Once you have decided which cannabis strain type is best for your setup, and what light schedule to follow, it's time to think about the cannabis light spectrum. To put it simply, cannabis plants need the full range of light to hit their genetic potential. Think about it for a second. The sun provides the full range of light frequencies, and the plants have evolved under those conditions for millions of years - so why would weed plants respond perfectly to anything less? That's not to say that you cant grow everyone's favorite plant under lights that do not provide the full spectrum, just that you will not get the same performance or yield as you would with lights that have been formulated to match the natural sunlight.


Indoor lights for cannabis grow: light spectrum and intensity

Cannabis light spectrum and intensity are extremely important.

Furthermore, the intensity of the light you provide to your crop has a huge impact on the overall development and needs to match the stage of growth to see the best results. The intensity is measured in lumens, which you can easily find on the individual product pages for each light type - but in general, you will want to increase the intensity as the crop develops. Ok, enough of all that. Let's get into the lights themselves. We are going to go from the cheapest to the most expensive, and that order is also from worst to best (in most cases).

Fluorescent Bulbs (CFL)

Compact Fluorescent Lights (CFLs) are the usual go-to light source for small, or low-budget grows. They are affordable and easy to find and can be sourced from your big box home improvement stores or even certain supermarket chains. With standard socket sizing that offers a super easy setup, affordable prices, low energy usage, low heat emission, and a wide variety of options available, CFL bulbs are a great option for growers on a budget. They come in a range of wattage and spectrum options and make a great lighting choice for plants in the germinating and seedling stages.

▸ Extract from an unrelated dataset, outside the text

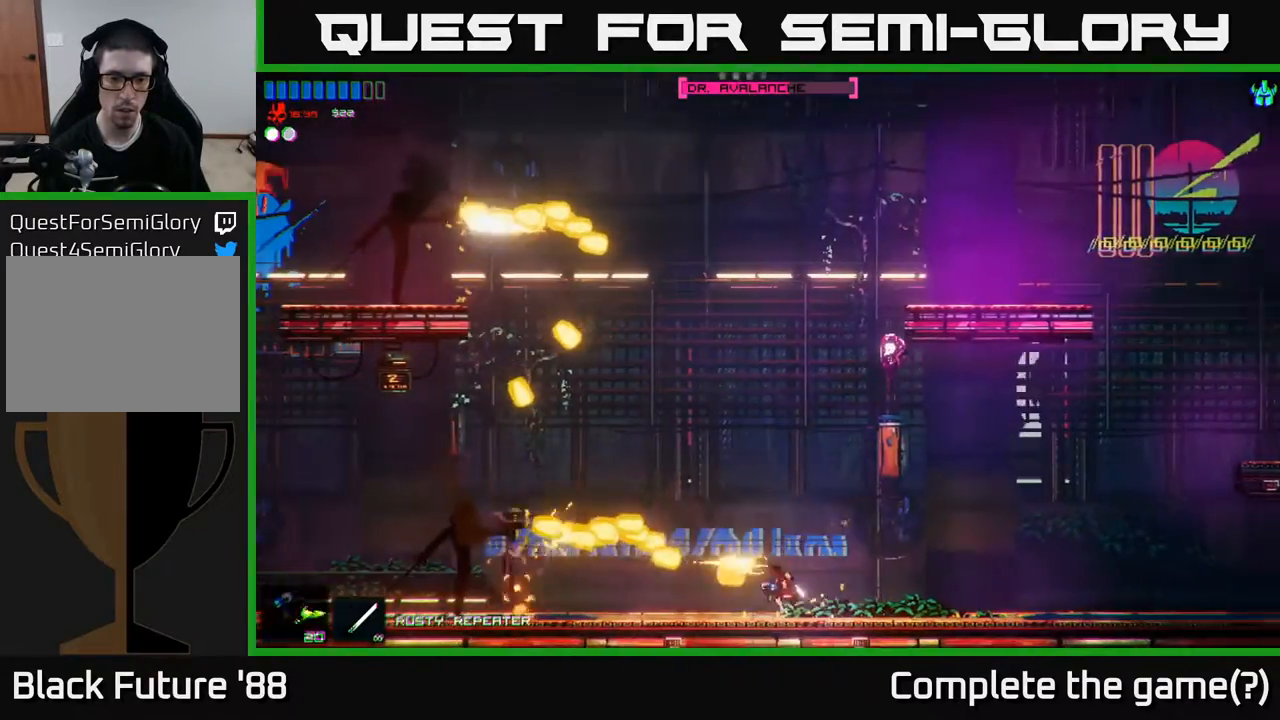
{"buttons": [], "left_stick": "center", "right_stick": "left", "events": [[33, "left_stick", "center"], [100, "left_stick", "right"], [383, "left_stick", "center"]]}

Indoor lights for cannabis grow: cfl bulbs

Fluorescent bulbs are highly recommended for micro closet setups.

If you are setting up a micro closet grow or something of the like then CFLs may do the trick for the entire crop run, but they do come with some marked disadvantages. Their low power and intensity means that there is just no way that they will ever allow a cultivar to reach its genetic peak, and they are anything but optimal for the flowering growth stage. They also have a much shorter working lifespan than the other lighting options, but then again they are much cheaper. For the most part, unless you really have no other option available t you, we do not suggest growing under fluoros past the seedling stage. When considering the possible yield potential of CFLs, you can expect to produce under half a gram per watt or around 10 to 15 grams per light.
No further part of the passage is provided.